Non-blocking read from multiple subprocesses (Pyth

2019-04-13 16:30发布

问题:

I currently have the following code, inspired by the answer to Non-blocking read on a subprocess.PIPE in python. It seems to work correctly, outputting the lines to the screen, however it only does so for the first created process, all other processes (which are running) don't get any data printed.

How do I make sure I can read data (in a non-blocking way) from multiple subprocesses?

#!/usr/bin/env python
import sys
import os
import subprocess
from threading import Thread
from Queue import Queue, Empty

STREAMER_URL = 'rtmp://127.0.0.1/app'
RTMPDUMP_EXECUTEABLE = 'rtmpdump'

def enqueue_output(out, queue):
    for line in iter(lambda: out.read(16), b''):
        queue.put(line)
    out.close()

def download_rtmp(media, filename):
  # Create parameters
  args=[RTMPDUMP_EXECUTEABLE]
  args.extend(['-r',media[0],'-y',media[1]])

  # Set output file
  OUTPUT_FILE = filename
  args.extend(['-o',OUTPUT_FILE])

  # Send rtmpdump any extra arguments
  if len(sys.argv) > 2:
    args.extend(sys.argv[2:])

  # Execute rtmpdump
  p = subprocess.Popen(args, stdout=subprocess.PIPE, stderr=subprocess.STDOUT )
  q = Queue()
  t = Thread(target=enqueue_output, args=(p.stdout, q))
  t.daemon = True # thread dies with the program
  t.start()
  return (p, q, t)

def main():

  # actual data is from somewhere else on the internet
  for (name, playpath, filepath) in data:
    print 'Spawning %s download...' % name
    PROCESSES.append(download_rtmp((STREAMER_URL, playpath), filepath))

  BUFS = dict()

  # infinite loop checking if all processes have finished
  while True:
    done = True
    for (process, queue, thread) in PROCESSES:
      try:
        readdata = queue.get_nowait()
      except Empty:
        pass
      else:
        if process in BUFS:
          readdata = BUFS[process] + readdata
        lines = readdata.split('\n')
        if len(lines) > 1:
          for line in lines[:-1]:
            print 'Line: %s' % line
        if '\r' in lines[-1]:
          lines = readdata.split('\r')
          for line in lines[:-1]:
            print 'Line2: %s' % line
        BUFS[process] = lines[-1]

      process.poll()

      if process.returncode is None:
        done = False
        break
    if done:
      break

  print "Done"

if __name__ == "__main__":
    main()

回答1:

I haven't figured the whole thing out, but the break in if process.returncode is None: means that you won't look at other process queues until the first process exits completely. And I'm not sure where you got that multi-queue polling thing from, but its absolutely horrible.

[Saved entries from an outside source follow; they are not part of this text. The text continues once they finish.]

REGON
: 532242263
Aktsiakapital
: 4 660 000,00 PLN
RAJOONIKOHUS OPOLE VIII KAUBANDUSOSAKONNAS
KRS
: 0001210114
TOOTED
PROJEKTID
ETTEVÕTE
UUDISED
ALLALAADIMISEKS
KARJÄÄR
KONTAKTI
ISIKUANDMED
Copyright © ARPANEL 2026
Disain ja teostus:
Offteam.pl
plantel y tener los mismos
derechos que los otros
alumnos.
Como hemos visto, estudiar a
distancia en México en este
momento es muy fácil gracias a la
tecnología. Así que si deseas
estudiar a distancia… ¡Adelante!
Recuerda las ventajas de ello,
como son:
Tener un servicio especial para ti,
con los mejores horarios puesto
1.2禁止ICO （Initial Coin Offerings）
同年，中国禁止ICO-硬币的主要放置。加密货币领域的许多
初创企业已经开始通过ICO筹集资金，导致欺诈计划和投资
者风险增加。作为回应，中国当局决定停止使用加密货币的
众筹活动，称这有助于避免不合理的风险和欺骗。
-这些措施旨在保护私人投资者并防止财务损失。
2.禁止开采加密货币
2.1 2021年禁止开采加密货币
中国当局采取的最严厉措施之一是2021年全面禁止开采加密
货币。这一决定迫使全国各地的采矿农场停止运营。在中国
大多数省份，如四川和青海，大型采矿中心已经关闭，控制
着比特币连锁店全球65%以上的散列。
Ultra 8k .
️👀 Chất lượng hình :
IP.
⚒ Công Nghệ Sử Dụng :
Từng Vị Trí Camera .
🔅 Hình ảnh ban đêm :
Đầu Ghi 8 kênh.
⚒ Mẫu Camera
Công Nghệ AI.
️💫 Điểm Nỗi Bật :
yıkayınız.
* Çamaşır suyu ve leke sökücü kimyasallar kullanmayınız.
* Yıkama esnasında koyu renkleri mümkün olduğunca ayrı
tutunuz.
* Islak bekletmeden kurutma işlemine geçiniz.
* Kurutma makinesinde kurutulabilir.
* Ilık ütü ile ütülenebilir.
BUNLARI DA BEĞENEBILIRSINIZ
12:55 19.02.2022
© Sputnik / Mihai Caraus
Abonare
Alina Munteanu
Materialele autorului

This problem is best solved with a single return queue used by all of the worker threads. The workers pass tuples of (process, line) and the main thread does a blocking wait for data from all of the workers.

This is pseudocode really, but it would look like:

STREAMER_URL = 'rtmp://127.0.0.1/app'
RTMPDUMP_EXECUTEABLE = 'rtmpdump'

def enqueue_output(process, queue):
    """read process stdout in small chunks and queue for processing"""
    for line in iter(lambda: out.read(16), b''):
        queue.put((process, line))
    process.wait()
    queue.put((process, None))

def download_rtmp(media, filename):
  # Create parameters
  args=[RTMPDUMP_EXECUTEABLE, '-r', media[0], '-y', media[1], '-o', filename]

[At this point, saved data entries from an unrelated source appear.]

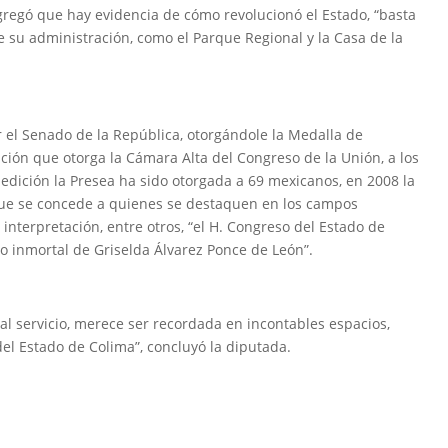
regó que hay evidencia de cómo revolucionó el Estado, “basta
 su administración, como el Parque Regional y la Casa de la
r el Senado de la República, otorgándole la Medalla de
ción que otorga la Cámara Alta del Congreso de la Unión, a los
dición la Presea ha sido otorgada a 69 mexicanos, en 2008 la
 que se concede a quienes se destaquen en los campos
e interpretación, entre otros, “el H. Congreso del Estado de
o inmortal de Griselda Álvarez Ponce de León”.
l servicio, merece ser recordada en incontables espacios,
del Estado de Colima”, concluyó la diputada.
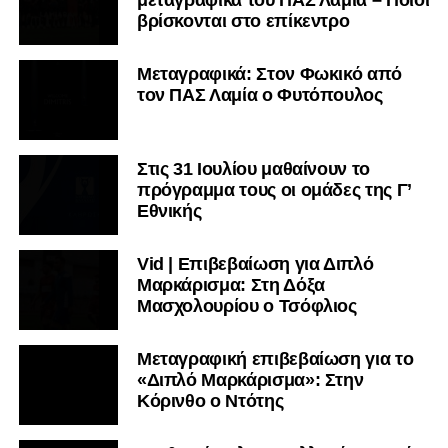
μεταγραφικά του ΠΑΣ Λαμία – Ποιοι
βρίσκονται στο επίκεντρο
Μεταγραφικά: Στον Φωκικό από
τον ΠΑΣ Λαμία ο Φυτόπουλος
Στις 31 Ιουλίου μαθαίνουν το
πρόγραμμα τους οι ομάδες της Γ’
Εθνικής
Vid | Επιβεβαίωση για Διπλό
Μαρκάρισμα: Στη Δόξα
Μασχολουρίου ο Τσόφλιος
Μεταγραφική επιβεβαίωση για το
«Διπλό Μαρκάρισμα»: Στην
Κόρινθο ο Ντότης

  # Send rtmpdump any extra arguments
  # if len(sys.argv) > 2: no need for the if in list comprehension
  args.extend(sys.argv[2:])

  # Execute rtmpdump
  p = subprocess.Popen(args, stdout=subprocess.PIPE, stderr=subprocess.STDOUT )
  t = Thread(target=enqueue_output, args=(p, return_q))
  t.daemon = True # thread dies with the program
  t.start()
  return (p, t)

def main():
  THREADS = []
  BUFS = dict()

  # actual data is from somewhere else on the internet
  for (name, playpath, filepath) in data:
    print 'Spawning %s download...' % name
    process, thread = download_rtmp((STREAMER_URL, playpath), filepath)
    BUFS[process] = ''
    THREADS.append(thread)

  # all processes write to return_q and we process them here
  while BUFS:
    process, line = return_q.get()
    readdata = BUFS[process] + (line or '')
    if line is None:
        del BUFS[process]
    # I didn't try to figure this part out... basically, when line is
    # None, process is removed from BUFS so you know your end condition
    # and the following stuff should do its final processing.
    lines = readdata.split('\n')
    if len(lines) > 1:
      for line in lines[:-1]:
        print 'Line: %s' % line
    if '\r' in lines[-1]:
      lines = readdata.split('\r')
      for line in lines[:-1]:
        print 'Line2: %s' % line
    if line is not None:
        BUFS[process] = lines[-1]